# TASK OBJECTIVE:
Which lines in the items contain the string "built", matching case exactly? Select and copy each of those lines.

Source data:
• • • • •

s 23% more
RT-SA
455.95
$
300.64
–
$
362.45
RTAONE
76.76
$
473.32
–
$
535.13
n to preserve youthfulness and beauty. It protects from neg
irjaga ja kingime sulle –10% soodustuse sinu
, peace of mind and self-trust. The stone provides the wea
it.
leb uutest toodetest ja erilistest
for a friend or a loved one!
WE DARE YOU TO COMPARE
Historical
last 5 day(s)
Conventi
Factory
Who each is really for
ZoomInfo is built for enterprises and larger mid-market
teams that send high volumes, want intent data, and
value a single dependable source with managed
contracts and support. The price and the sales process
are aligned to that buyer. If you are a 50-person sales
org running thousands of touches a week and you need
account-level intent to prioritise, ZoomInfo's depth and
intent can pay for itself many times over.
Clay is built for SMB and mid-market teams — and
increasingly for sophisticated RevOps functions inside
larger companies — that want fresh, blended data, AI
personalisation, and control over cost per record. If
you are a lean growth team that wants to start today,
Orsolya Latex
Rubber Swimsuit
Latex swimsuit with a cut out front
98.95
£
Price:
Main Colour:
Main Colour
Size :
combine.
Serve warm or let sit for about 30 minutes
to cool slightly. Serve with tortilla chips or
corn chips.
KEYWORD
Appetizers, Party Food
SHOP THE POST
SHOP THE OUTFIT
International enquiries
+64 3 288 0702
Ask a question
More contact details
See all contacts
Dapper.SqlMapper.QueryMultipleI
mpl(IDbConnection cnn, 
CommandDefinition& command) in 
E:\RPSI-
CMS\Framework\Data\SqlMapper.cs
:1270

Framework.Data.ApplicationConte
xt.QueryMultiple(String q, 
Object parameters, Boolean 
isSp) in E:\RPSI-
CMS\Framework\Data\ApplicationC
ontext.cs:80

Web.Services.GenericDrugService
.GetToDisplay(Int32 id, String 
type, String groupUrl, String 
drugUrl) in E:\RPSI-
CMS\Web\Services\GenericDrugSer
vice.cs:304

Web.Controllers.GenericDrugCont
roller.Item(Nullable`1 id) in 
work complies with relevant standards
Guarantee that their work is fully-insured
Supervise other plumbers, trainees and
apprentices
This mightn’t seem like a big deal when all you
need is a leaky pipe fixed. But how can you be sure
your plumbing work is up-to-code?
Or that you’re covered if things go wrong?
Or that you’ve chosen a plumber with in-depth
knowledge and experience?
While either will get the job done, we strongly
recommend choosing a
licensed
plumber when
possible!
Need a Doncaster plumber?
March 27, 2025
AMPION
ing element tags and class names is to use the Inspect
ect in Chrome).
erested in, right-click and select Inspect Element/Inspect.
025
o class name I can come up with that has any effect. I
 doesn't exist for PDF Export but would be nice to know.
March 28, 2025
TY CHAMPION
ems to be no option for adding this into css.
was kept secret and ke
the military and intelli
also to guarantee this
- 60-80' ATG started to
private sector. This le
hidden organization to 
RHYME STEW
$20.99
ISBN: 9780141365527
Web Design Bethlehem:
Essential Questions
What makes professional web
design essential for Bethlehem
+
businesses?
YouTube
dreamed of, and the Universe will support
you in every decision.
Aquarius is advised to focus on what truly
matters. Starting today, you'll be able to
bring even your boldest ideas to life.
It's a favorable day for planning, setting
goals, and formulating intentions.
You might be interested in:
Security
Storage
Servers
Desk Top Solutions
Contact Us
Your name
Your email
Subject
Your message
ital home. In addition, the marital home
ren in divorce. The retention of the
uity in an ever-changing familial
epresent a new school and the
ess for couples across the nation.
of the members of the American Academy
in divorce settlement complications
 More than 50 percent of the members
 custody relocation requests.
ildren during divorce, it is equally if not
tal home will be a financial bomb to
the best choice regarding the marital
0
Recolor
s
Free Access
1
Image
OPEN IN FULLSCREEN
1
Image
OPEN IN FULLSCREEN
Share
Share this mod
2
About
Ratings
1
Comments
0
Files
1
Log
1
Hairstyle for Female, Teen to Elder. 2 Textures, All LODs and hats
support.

• • • • •

# RESULT FOR THIS EXERCISE:
ZoomInfo is built for enterprises and larger mid-market
Clay is built for SMB and mid-market teams — and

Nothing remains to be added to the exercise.